[Buddha-l] Oops--Article is from NY Times

sjziobro at cs.com sjziobro at cs.com
Fri Aug 27 22:09:26 MDT 2010



 Isn't the word for "sin" in Greek "hamartia," which means to miss the mark or err?  Aristotle uses the term to describe tragedy, and in that connection it is related to hubris.

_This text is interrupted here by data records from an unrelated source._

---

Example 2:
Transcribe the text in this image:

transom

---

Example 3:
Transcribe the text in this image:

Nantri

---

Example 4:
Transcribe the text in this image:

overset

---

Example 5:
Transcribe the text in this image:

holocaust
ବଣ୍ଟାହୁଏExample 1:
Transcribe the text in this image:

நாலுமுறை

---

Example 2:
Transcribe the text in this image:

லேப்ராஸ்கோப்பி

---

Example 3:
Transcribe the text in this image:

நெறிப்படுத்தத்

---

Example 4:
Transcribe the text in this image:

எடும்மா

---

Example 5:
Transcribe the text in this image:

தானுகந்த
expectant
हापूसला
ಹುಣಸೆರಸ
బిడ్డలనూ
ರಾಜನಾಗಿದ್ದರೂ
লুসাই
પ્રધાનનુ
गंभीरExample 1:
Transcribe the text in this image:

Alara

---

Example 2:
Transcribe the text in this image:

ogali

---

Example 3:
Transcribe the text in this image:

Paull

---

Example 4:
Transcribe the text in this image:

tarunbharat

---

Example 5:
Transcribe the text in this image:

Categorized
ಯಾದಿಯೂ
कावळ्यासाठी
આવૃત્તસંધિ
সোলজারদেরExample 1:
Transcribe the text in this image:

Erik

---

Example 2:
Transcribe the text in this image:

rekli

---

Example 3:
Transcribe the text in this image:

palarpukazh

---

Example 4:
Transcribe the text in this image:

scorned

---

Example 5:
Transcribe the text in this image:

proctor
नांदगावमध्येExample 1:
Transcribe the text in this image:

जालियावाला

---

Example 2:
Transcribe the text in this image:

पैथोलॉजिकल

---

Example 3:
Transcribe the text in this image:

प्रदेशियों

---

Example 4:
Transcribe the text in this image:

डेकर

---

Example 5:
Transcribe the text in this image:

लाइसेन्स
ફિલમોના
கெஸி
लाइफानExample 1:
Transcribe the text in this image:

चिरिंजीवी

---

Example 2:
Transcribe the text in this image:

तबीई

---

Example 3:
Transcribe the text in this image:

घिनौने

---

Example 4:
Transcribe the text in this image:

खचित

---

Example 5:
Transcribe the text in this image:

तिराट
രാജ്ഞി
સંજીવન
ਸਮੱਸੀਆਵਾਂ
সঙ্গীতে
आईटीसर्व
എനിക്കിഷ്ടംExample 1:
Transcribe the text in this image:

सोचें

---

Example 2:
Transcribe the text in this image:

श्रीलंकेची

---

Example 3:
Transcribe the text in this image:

-----Original Message-----
From: Richard Hayes <rhayes at unm.edu>
To: Buddhist discussion forum <buddha-l at mailman.swcp.com>
Sent: Fri, Aug 27, 2010 11:56 pm
Subject: Re: [Buddha-l] Oops--Article is from NY Times

On Aug 27, 2010, at 21:10, "JKirkpatrick" <jkirk at spro.net> wrote:

> Really-- so where does paapa (usually pronounced as paap) in

> Hindi come from? 

It comes from Sanskrit pāpa, cognate with Greek pema, which means harm or 

injury. It has nothing at all in common with the word "sin" or the Greek & 

Hebrew words translated thereby. The focus of the notion of sin is failure to 

obey God, but there is nothing at all I pāpa implying failure to obey God. An 

atheist can have remorse about having harmed another person, but a sincere 

atheist can't have a notion of having failed in the eyes of God. An atheist (and 

Buddhists are necessarily atheists) can have a sense of pāpa but not a sense of 

sin. That makes an important distinction sélon moi.